Yesterday I noticed my friend Sylvia has been secretly expanding with her unborn baby - number three, due next February. I forget she is pregnant sometimes, with this baby. I think she forgets she is pregnant, sometimes. Poor third babies, I think. At least Sylvia is one of those intentional moms that saves cute artwork and takes pictures and writes down the mile-markers of baby's first year.
Another marker of time passing. Victor turns 41 this weekend. No birthday bash this year (sorry, sweetie, last year was the big one!), but maybe a new gas grill for the backyard if he's lucky.

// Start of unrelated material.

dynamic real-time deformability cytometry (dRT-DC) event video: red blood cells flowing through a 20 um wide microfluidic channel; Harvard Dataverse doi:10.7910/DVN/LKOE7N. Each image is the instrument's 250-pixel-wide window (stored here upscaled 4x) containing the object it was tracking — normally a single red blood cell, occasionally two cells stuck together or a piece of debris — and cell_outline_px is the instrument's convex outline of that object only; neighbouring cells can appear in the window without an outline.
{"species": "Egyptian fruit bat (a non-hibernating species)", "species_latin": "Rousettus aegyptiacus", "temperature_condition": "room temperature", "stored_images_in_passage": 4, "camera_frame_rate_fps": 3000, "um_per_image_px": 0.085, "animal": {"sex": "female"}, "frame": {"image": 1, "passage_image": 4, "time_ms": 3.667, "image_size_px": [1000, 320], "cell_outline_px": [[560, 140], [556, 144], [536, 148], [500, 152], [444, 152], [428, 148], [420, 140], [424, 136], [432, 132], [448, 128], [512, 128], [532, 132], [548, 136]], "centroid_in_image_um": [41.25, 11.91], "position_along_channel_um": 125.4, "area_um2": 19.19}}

Lastly, I have two weeks left to my marathon in St. George, UT. October 4, the big day, draws nigh. The website (http://www.stgeorgemarathon.com/, of course) lists 16 days, 8hours, 33min and counting. Yikes! Actually, I feel very physically ready for the marathon - long runs, speedwork, weights, and the half marathon 2 weeks ago all indicate a good race. (And now I finally get to taper!) But I feel not at all ready for the camping trip in Zion National Park to follow, which requires more logisticial preparation of grocery shopping, gear-checking, vehicle tuning, and packing. I hope we can fit everything in the truck. Nissan Pathfinders are not the roomiest of SUV's, especially with 2 kids and their bulky carseats taking up the back seat. And all their books, and their latest favorite toys, and Blankie and "Robey" and Bear (of course!), and you get the picture, I guess. Then there's Victor's fishing gear. I'm hoping he's not planning to bring his flyfishing float tube, for instance.
All of these updates simply to observe that time sure flies, whether you have fun or not. I just want to be present enough in the moment to notice the little things - like my daughter's shy smile when she whispers which dress she wants to wear "so everyone will know I am a princess;" and my Grandma shaking with laughter till the tears run down from her reddened eyes onto lined cheeks; and my husband's attempt to be nonchalant when he tells me what he wants for his birthday "if anyone asks;" and the seconds ticking away on the marathon website, inviting me to watch the moments pass. Please, God, let me not miss these things in my anxiety over the past I can't change and my hopes for the uncertain future.